Recorded in a single eight-hour session at Abbey Road Studios, the second album from Tenderlonious (Ed Cawthorne) is a contemporary jazz album with hip hop, electronica, afro-beat and jazz-funk references built in. Unsurprisingly, it has an organic, live feel, the limited palette of keys, bass, drums and percussion augmenting Cawthrone’s flute, sax and synth to construct a nimble album of beat-laden, slinky jazz funk fusion. Yussef Dayes is a big presence, supplying the drum fire and a diamond-hard snare sound, his beats on Yussef’s Groove undulating like a deep ocean swell, pulling and pushing the rhythm every four bars. 

Ranging from super-charged flute-funk to languid jazz-funk improvisation, The Shakedown is a deftly executed musical project with hints of that sleek, chrome-edged future-flavoured space jazz funk of Lonnie Liston Smith and Herbie Hancock to its hybrid sound.

Displaced Diaspora cover

Displaced Diaspora is a collection of tracks that jazz drummer, producer and composer Boyd either played on or produced in 2014. It’s a marvellously varied album where you find hip hop and cutting-edge tuba-bottomed street jazz next to hectic improvisational jams like Frontline and early 70s Prestige funky jazz-style grooves like Axis Blue. Boyd is adept, expert even, at incorporating non-jazz like grime and afrobeats into his musical world, easily blurring musical genres with productions that reference the past while carving out a fresh approach. 

Plenty of top-level London players appear including sax/percussionist Kevin Haynes, Ezra Collective’s Joe Armon-Jones, Sons of Kemet tuba player Theon Cross and saxophonist Nubya Garcia, and while the no-holds-barred dancefloor destroyer Rye Lane Shuffle is the most well-known track here, it’s the splendidly buoyant, retro-yet-contemporary swing of Marooned in SE6 that gets my vote for album standout.

Antiphon cover

Antiphon is pianist/producer/songwriter Alfa Mist’s second album, an intimate, atmospheric and introspective contemporary jazz outing that contains flavours of fusion, modal jazz and hip hop. Opener Keep On is a subtly glowing soul-jazz jam, its peaks and troughs of key and sax solos held down by an endlessly inventive funky drum pattern. Errors is slower and gentler, full of flowing improvisation and melodic invention, while bassist Kaya Thomas-Dyke delivers a pretty, wandering melody over Breathe's cycling chords, muted trumpet and pitter-patter drums.

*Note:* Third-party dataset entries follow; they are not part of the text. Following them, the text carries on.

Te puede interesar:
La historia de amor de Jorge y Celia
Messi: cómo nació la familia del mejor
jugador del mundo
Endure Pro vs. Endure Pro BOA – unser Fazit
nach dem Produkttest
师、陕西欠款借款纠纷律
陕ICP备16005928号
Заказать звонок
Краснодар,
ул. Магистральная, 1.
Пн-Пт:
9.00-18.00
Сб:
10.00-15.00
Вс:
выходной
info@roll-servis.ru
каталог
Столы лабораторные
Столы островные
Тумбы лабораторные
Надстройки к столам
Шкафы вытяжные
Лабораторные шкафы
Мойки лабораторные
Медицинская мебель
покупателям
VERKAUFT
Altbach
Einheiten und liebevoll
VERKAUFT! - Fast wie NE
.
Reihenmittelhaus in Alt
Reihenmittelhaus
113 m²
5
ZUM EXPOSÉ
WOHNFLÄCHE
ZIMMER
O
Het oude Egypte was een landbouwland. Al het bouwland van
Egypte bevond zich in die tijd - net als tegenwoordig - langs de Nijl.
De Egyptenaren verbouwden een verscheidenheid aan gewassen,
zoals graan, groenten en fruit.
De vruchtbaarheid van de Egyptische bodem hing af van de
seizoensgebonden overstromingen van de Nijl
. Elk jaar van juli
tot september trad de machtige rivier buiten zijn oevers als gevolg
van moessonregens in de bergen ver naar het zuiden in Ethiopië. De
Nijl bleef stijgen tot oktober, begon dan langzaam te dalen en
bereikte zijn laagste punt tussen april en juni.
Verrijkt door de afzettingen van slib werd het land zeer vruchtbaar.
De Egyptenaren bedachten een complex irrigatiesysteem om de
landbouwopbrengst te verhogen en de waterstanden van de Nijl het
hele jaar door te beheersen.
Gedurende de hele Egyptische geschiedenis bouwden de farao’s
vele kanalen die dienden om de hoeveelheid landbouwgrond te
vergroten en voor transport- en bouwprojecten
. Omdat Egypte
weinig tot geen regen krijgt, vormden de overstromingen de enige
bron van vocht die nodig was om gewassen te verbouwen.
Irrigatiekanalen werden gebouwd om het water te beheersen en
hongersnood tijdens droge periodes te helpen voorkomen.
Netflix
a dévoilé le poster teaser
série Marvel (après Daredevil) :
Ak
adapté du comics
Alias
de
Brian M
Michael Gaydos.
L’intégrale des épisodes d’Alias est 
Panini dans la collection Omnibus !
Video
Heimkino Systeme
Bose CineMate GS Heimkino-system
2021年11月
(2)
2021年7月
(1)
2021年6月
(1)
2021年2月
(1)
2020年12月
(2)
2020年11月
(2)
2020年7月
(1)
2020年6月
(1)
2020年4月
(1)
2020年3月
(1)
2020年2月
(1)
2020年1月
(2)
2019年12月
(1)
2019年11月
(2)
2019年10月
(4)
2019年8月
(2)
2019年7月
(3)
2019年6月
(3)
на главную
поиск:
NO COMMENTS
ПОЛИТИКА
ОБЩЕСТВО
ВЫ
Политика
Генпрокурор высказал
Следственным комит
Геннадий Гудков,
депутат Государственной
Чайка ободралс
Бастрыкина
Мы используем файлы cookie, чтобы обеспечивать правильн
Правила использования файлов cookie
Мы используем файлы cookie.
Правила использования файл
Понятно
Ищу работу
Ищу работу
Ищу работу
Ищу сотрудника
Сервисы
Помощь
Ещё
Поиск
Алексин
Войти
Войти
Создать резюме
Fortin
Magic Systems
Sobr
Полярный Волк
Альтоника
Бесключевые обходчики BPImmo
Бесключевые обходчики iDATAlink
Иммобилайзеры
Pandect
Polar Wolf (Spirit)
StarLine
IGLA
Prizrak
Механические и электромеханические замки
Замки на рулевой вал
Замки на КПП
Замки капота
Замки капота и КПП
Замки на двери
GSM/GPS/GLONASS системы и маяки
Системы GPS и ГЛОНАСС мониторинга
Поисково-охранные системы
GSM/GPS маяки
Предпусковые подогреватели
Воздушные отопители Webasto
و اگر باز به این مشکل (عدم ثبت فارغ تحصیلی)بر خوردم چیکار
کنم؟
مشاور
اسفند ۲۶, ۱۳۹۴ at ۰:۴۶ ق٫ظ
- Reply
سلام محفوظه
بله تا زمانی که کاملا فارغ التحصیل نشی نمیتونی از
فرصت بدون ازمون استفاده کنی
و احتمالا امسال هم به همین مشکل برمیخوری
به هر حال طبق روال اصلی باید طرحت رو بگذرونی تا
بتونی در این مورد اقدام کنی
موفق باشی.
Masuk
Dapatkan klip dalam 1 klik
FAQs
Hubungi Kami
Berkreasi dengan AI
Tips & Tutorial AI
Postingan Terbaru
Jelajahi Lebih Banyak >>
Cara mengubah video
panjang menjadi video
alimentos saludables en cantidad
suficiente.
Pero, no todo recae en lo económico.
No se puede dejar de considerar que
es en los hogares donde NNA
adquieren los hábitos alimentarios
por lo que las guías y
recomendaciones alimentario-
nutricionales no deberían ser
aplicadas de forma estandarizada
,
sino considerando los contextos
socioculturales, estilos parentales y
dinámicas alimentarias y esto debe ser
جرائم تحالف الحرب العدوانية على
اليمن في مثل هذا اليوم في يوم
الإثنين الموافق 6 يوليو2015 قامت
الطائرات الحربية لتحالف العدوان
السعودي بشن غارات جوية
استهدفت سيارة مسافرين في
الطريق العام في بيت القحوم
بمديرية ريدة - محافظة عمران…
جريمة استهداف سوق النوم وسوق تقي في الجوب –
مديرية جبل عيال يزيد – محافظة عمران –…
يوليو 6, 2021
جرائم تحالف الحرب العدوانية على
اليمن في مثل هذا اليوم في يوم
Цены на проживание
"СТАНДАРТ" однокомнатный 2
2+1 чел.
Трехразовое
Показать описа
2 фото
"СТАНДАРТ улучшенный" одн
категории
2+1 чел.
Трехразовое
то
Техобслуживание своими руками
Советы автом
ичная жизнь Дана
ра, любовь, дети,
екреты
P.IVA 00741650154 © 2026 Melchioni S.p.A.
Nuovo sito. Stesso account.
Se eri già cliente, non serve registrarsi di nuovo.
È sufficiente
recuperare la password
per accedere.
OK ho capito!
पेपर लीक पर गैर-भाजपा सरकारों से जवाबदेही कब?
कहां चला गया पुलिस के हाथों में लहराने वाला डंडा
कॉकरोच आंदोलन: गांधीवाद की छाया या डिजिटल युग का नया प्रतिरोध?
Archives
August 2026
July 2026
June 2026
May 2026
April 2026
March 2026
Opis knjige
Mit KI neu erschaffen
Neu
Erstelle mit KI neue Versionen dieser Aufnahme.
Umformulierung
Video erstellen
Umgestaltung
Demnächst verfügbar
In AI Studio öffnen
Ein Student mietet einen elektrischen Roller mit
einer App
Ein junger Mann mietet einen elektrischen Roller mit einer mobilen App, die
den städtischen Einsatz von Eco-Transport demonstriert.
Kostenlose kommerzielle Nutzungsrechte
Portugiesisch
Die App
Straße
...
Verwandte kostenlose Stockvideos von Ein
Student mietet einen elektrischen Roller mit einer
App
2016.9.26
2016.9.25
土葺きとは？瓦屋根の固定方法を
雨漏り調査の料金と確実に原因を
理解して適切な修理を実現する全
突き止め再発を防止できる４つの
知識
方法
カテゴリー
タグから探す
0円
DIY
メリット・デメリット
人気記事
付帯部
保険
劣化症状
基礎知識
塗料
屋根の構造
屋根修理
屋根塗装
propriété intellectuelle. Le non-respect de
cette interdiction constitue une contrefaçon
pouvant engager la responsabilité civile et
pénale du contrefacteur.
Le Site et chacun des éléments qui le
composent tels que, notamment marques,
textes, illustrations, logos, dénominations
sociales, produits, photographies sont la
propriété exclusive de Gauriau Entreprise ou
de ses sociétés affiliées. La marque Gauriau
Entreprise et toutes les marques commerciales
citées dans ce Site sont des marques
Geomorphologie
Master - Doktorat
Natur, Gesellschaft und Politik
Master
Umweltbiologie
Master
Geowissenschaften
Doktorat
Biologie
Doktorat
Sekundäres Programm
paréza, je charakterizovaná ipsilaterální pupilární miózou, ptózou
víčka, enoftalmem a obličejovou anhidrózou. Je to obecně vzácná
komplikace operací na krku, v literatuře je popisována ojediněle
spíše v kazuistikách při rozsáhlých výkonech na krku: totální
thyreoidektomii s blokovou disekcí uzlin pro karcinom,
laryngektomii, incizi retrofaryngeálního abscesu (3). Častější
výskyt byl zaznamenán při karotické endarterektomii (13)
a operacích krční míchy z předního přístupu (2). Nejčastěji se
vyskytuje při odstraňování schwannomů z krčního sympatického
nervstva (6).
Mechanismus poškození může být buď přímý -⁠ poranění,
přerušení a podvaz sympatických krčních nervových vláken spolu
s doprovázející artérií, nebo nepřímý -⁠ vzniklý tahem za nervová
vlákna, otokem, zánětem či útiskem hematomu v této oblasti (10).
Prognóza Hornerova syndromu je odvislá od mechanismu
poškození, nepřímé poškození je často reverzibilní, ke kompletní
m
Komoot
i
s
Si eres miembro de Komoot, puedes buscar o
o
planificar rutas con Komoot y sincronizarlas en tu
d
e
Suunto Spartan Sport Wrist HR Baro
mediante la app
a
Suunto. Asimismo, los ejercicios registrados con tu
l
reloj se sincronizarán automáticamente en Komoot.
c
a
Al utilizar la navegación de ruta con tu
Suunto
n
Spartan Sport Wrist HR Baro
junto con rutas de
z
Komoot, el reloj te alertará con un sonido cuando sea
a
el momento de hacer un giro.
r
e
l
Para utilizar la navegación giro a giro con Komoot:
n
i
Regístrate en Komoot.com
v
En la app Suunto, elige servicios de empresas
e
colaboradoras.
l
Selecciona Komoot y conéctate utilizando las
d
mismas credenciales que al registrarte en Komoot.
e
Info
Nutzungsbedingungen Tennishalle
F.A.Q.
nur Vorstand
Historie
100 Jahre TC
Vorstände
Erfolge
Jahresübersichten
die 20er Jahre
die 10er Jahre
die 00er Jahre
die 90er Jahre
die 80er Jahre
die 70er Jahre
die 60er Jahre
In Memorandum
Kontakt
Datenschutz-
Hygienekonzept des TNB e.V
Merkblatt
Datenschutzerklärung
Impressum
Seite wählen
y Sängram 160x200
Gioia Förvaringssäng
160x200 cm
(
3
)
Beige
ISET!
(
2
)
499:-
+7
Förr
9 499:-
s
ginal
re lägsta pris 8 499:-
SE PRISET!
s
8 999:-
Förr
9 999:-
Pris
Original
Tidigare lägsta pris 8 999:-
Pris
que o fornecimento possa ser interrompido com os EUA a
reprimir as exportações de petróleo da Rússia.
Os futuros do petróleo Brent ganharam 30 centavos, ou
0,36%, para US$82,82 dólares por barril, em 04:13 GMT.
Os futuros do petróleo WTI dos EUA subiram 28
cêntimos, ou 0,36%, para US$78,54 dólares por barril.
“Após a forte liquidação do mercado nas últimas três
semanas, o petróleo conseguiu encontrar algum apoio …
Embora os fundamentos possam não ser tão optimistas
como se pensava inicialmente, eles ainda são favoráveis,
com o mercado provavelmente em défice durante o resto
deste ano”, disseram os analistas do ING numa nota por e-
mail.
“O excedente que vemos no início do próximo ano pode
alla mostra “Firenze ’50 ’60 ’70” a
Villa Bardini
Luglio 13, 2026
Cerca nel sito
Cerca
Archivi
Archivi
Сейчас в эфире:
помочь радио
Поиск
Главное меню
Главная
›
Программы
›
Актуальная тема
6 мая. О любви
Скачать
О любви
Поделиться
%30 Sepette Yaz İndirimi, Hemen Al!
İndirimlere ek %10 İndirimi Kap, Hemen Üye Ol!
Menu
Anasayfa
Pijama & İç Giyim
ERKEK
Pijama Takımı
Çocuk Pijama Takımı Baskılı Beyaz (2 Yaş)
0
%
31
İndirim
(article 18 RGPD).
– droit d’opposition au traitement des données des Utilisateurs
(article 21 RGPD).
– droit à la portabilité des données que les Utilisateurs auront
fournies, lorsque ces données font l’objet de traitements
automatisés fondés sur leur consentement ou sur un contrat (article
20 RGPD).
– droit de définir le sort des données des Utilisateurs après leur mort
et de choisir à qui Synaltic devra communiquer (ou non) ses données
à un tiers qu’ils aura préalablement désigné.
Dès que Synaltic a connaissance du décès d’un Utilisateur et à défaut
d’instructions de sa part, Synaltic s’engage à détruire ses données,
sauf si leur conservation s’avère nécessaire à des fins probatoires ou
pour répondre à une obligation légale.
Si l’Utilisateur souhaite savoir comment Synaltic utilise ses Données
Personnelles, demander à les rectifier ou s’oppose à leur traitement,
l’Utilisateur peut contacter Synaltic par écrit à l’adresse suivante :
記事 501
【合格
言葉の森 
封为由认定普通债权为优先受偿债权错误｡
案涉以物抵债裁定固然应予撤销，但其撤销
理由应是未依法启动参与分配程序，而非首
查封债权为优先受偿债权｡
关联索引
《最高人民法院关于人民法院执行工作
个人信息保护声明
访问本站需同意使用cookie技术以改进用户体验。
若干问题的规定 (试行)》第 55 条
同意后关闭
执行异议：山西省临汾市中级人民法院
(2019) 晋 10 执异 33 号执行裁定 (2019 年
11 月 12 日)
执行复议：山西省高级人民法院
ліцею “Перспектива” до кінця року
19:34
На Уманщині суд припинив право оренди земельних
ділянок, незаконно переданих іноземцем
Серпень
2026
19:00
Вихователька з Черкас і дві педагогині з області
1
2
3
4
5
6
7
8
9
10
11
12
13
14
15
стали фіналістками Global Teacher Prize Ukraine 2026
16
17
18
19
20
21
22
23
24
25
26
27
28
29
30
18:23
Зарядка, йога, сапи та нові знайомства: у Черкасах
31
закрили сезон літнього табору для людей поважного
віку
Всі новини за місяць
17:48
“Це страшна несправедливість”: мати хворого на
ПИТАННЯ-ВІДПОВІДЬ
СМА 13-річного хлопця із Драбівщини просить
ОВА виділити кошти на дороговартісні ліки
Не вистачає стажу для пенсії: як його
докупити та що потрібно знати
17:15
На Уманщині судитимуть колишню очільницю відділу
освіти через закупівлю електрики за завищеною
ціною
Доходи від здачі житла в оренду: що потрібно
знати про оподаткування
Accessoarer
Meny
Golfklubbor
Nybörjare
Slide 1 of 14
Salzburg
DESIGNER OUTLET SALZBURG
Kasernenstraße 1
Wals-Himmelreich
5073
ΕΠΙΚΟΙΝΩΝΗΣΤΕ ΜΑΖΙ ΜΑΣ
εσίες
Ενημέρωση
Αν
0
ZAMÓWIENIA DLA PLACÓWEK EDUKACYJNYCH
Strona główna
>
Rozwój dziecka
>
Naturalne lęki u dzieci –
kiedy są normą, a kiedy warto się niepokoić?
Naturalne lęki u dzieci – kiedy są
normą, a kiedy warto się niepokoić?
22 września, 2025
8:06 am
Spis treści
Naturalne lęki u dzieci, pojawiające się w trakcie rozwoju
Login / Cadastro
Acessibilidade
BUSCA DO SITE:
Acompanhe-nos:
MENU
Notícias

There’s a mood of melancholy and isolation over this album with only fleeting appearances from major chords and little in the way of musical sweetening; there’s beauty and warmth here but no sentimentality. It’s tasteful, classy even, but there’s a slight sombreness to the mood, a hint of darkness hanging over much of Antiphon that along with regular flare-ups of scorching musical expression neatly prevent things from ever becoming beige.